WME agent Cori Wellins along with Rick Rosen, another WME partner, allegedly passed along Square One to Meriwether and industry luminary Peter Chernin's companies. According to the complaint, "Meriwether and Meriwether Pictures rewrite the Square One script for a television production the Chernin Defendants, and defendant WME, wish to exploit."
By 2012, Meriwether wrote her script and it is directed as a pilot episode by Jake Kasdan. It was picked up by 20th Century Fox Television. All are named as defendants in the lawsuit.
The complaint offers several pages of claimed similarities. Among them: "both protagonists are awkward, quirky women around the age of 30;" "the plot of both works revolves around the protagonist moving in with three guys;" "the three new guy roommates in each work have identical personality traits;" "the best friend in each work is named 'CeC'” or has the initials 'C.C.;'" and "the protagonists are both sexually inexperienced."
In 2011, the plaintiffs retained a lawyer, and the defendants were informed they were infringing on Square One. That lawyer, though, also represented Kasdan (whose father is Lawrence Kasdan), but allegedly told Counts and Gold it wouldn't be a problem so long as the director wasn't sued.
"In January 2012, the Fox Defendants’ attorneys make a settlement offer to Stephanie and Shari of approximately $10,000 in an attempt to silence and prevent them from seeking formal legal action against the Fox Defendants, the Chernin defendants, defendant WME, defendant Meriwether, and defendant Meriwether Pictures," says the lawsuit.

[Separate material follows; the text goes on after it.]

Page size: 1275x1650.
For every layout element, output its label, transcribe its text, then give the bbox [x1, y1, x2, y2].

The attorney for Counts and Gold allegedly recommended they take the money, but they refused what they saw as a "paltry" offer. The attorney was terminated, according to the complaint.
Andrew Ryan at Ryan Law is representing the plaintiffs in a lawsuit that alleges direct, contributory and vicarious copyright infringement. They are seeking compensatory, statutory, punitive and exemplary damages. Adding that monetary damages are "inadequate to compensate them for the damage done," they also want to be credited as the true creators and the defendants to "issue a public apology."
Fox wasn't immediately available for comment. WME declined comment. We'll update if there are any further responses.